[START PROVIDED RECORDS]
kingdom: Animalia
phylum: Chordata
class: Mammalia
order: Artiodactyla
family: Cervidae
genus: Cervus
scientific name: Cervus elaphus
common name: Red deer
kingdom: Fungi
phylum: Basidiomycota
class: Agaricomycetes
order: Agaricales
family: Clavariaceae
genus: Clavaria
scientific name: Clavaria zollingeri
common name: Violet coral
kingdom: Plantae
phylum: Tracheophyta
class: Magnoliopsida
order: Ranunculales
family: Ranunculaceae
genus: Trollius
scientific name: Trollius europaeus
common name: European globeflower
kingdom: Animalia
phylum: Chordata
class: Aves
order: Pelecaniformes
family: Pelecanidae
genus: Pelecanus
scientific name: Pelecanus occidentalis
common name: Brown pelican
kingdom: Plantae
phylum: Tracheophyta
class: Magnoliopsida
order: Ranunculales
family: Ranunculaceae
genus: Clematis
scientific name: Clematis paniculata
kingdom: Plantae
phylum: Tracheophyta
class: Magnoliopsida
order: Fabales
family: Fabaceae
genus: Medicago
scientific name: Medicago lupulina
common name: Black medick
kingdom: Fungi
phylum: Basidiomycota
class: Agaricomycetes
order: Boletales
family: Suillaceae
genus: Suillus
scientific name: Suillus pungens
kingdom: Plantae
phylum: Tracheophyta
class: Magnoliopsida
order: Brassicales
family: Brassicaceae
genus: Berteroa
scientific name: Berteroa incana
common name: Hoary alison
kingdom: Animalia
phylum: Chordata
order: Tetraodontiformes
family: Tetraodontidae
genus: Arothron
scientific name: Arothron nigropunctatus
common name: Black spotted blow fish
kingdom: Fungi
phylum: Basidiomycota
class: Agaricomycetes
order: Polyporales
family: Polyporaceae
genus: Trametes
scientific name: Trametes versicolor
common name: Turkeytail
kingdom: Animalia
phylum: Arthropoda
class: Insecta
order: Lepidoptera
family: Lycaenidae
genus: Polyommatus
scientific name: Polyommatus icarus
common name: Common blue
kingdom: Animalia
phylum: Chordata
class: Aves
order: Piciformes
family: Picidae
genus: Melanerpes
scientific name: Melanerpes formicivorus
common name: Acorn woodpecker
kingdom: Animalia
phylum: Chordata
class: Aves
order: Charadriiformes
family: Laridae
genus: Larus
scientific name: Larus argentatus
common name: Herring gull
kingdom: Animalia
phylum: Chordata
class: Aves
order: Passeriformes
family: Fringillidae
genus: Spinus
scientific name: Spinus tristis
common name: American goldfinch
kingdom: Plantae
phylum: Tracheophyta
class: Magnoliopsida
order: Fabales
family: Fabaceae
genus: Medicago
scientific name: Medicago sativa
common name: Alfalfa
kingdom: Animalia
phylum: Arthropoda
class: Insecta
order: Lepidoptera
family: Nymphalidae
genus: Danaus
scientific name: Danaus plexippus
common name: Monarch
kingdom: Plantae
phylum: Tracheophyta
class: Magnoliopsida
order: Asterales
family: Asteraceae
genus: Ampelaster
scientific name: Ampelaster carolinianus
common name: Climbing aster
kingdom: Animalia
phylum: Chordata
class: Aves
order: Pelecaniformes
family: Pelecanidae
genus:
[END PROVIDED RECORDS]
TASK INSTRUCTIONS :: Reproduce every line of the entries above, word for word and in the same order.

OUTPUT OF THE TASK ::
kingdom: Animalia
phylum: Chordata
class: Mammalia
order: Artiodactyla
family: Cervidae
genus: Cervus
scientific name: Cervus elaphus
common name: Red deer
kingdom: Fungi
phylum: Basidiomycota
class: Agaricomycetes
order: Agaricales
family: Clavariaceae
genus: Clavaria
scientific name: Clavaria zollingeri
common name: Violet coral
kingdom: Plantae
phylum: Tracheophyta
class: Magnoliopsida
order: Ranunculales
family: Ranunculaceae
genus: Trollius
scientific name: Trollius europaeus
common name: European globeflower
kingdom: Animalia
phylum: Chordata
class: Aves
order: Pelecaniformes
family: Pelecanidae
genus: Pelecanus
scientific name: Pelecanus occidentalis
common name: Brown pelican
kingdom: Plantae
phylum: Tracheophyta
class: Magnoliopsida
order: Ranunculales
family: Ranunculaceae
genus: Clematis
scientific name: Clematis paniculata
kingdom: Plantae
phylum: Tracheophyta
class: Magnoliopsida
order: Fabales
family: Fabaceae
genus: Medicago
scientific name: Medicago lupulina
common name: Black medick
kingdom: Fungi
phylum: Basidiomycota
class: Agaricomycetes
order: Boletales
family: Suillaceae
genus: Suillus
scientific name: Suillus pungens
kingdom: Plantae
phylum: Tracheophyta
class: Magnoliopsida
order: Brassicales
family: Brassicaceae
genus: Berteroa
scientific name: Berteroa incana
common name: Hoary alison
kingdom: Animalia
phylum: Chordata
order: Tetraodontiformes
family: Tetraodontidae
genus: Arothron
scientific name: Arothron nigropunctatus
common name: Black spotted blow fish
kingdom: Fungi
phylum: Basidiomycota
class: Agaricomycetes
order: Polyporales
family: Polyporaceae
genus: Trametes
scientific name: Trametes versicolor
common name: Turkeytail
kingdom: Animalia
phylum: Arthropoda
class: Insecta
order: Lepidoptera
family: Lycaenidae
genus: Polyommatus
scientific name: Polyommatus icarus
common name: Common blue
kingdom: Animalia
phylum: Chordata
class: Aves
order: Piciformes
family: Picidae
genus: Melanerpes
scientific name: Melanerpes formicivorus
common name: Acorn woodpecker
kingdom: Animalia
phylum: Chordata
class: Aves
order: Charadriiformes
family: Laridae
genus: Larus
scientific name: Larus argentatus
common name: Herring gull
kingdom: Animalia
phylum: Chordata
class: Aves
order: Passeriformes
family: Fringillidae
genus: Spinus
scientific name: Spinus tristis
common name: American goldfinch
kingdom: Plantae
phylum: Tracheophyta
class: Magnoliopsida
order: Fabales
family: Fabaceae
genus: Medicago
scientific name: Medicago sativa
common name: Alfalfa
kingdom: Animalia
phylum: Arthropoda
class: Insecta
order: Lepidoptera
family: Nymphalidae
genus: Danaus
scientific name: Danaus plexippus
common name: Monarch
kingdom: Plantae
phylum: Tracheophyta
class: Magnoliopsida
order: Asterales
family: Asteraceae
genus: Ampelaster
scientific name: Ampelaster carolinianus
common name: Climbing aster
kingdom: Animalia
phylum: Chordata
class: Aves
order: Pelecaniformes
family: Pelecanidae
genus:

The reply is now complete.